The enterprise world is currently obsessed with “Agentic AI”—systems that don’t just summarize text, but actually act. Yet, most organizations are making a fundamental mistake: attempting to “bolt on” these sophisticated agents onto fragmented, decade-old legacy architectures.
Today we discussed with Kapil Verma, a Software Engineer at Google, why the industry must stop “patching” the past and start architecting a future where AI is the primary operator.

– You’ve argued that the current approach to AI adoption in large enterprises is “doomed to fail.” Why is the “bolt-on” strategy so dangerous?
– It comes down to what I call the “Hallucination of Action.” For years, the industry standard has been incrementalism — wrapping new tech in a middleware layer and plugging it into a legacy CRM or ERP. While that worked for basic chatbots, an autonomous agent is only as good as the environment it operates in.
When you layer an agent on top of fragmented data silos, the agent might understand the user’s intent, but it becomes paralyzed by the “tool-switching” friction of legacy systems. It knows what to do, but it can’t execute because the underlying pipes are too rigid. To move from simple assistance to true agentic autonomy, we must stop layering and start rebuilding from the ground up.
– In your experience at Google, have you seen a specific project where this “patching” approach backfired?
– Absolutely. I saw this firsthand during our work on Telephony project, a critical internal system at Google. I initially fell into the “Incrementalism Trap,” attempting to “bolt on” AI capabilities to save time.
However, I quickly hit a wall of exponential complexity.
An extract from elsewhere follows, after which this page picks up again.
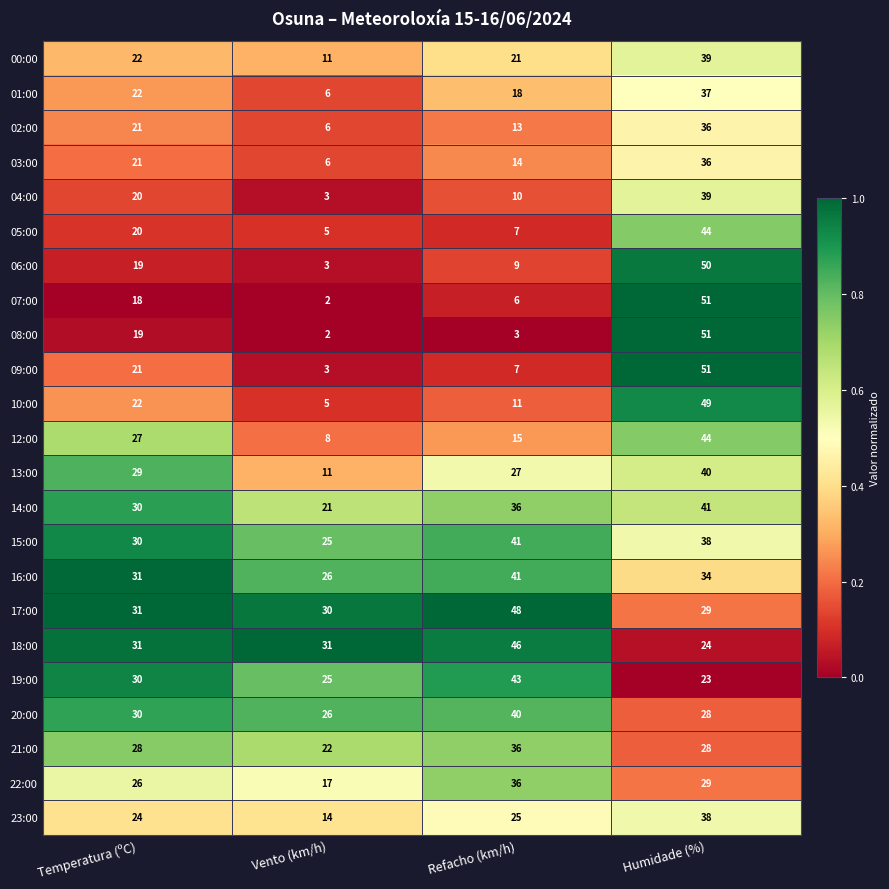

What is the difference between the 14:00 values at Temperatura (ºC) and Refacho (km/h)?

6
To get the new AI to communicate with twenty different legacy modules, I had to build an endless series of “adapters.” My team was spending 80% of its energy on “plumbing” rather than intelligence. I called this the “Complexity Tax.” As a result I went back to the design and reengineered the solution with creating ground-up native AI rebuild and that was really the game changer. This decision reduced development complexity, enabled the successful deployment of AI features that resulted hours of productivity gains. The system has since become a critical component of Google’s internal operations.
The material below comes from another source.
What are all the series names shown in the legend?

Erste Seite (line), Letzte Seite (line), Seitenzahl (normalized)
– How did you pivot from that “Complexity Tax”?
– I challenged the status quo. I ran a comparative analysis: continuing the patchwork versus a ground-up rebuild. The results were startling. By choosing to architect a native AI feature from scratch, I estimated I could complete the project in 10% less time than the “patch” would have taken.
By ignoring the sunk cost of the legacy system, I delivered a system that was native and fluid. That decision ultimately led to the delivery of AI features like Smart Replies and Summarization that save our agents an estimated four hours of manual work every single day. It proved that the “risky” choice — starting over — is often the most efficient one.
– The Reporter: What are the non-negotiable engineering pillars for this new “AI-First” architecture?
There are three core pillars:
- Unified Omnichannel State-Machines:I must stop building separate “channels” for email, chat, and voice. An agent needs to be “omnipresent,” maintaining total context in a single state-machine regardless of where the interaction started.
- Prescriptive RAG (Retrieval-Augmented Generation):Standard RAG is too passive—it just finds info. While building AI features for Google’s CRM agent platform, I shifted to a “Prescriptive” engine. It doesn’t just retrieve a help article; it interprets account status and policy to prescribe and execute the next logical step.
- Deterministic Boundaries for Non-Deterministic Agents:Since AI is non-deterministic, the architecture must be the guardrail. I built Model Performance Tracking systems that monitor confidence levels in real-time. If an agent hits a 70% confidence threshold, the system automatically hands over a “state-log” to a human, ensuring the transition is seamless rather than a “fail and restart.”
– You often speak about a “Vision Gap” among leadership. How can big companies bridge the gap between “adding AI” and “architecting for AI”?
– The question shouldn’t be “How do I add AI to my workflow?” but “How would I build this workflow if AI were the starting point?”
At Google, we found success by building domain-agnostic cores. This allows us to scale from Payments to Autonomous Hardware using the same routing and escalation logic. Startups do this naturally because they have no baggage, but enterprise leaders must have the courage to treat their legacy stacks as the technical debt they truly are.
Even in our specialized projects, like ML analysis for audio call recordings, we didn’t just use one giant LLM. We trained smaller, specialized models for voice quality and intent detection to act as “helpers.” This hybrid approach allowed us to detect subtle customer sentiments with surgical precision — something you can’t do if you’re just “layering” a generic API onto an old system.
– What is the “Bottom Line” for the industry as we move toward 2026?
– Agentic AI is not a plugin; it is the next evolution of the operating system. The competitiveness of the global economy will be decided by who moves beyond “patching the past” and starts building the foundation for true autonomy. If you want agents that save tens of millions of dollars, you have to build a house they can actually live in.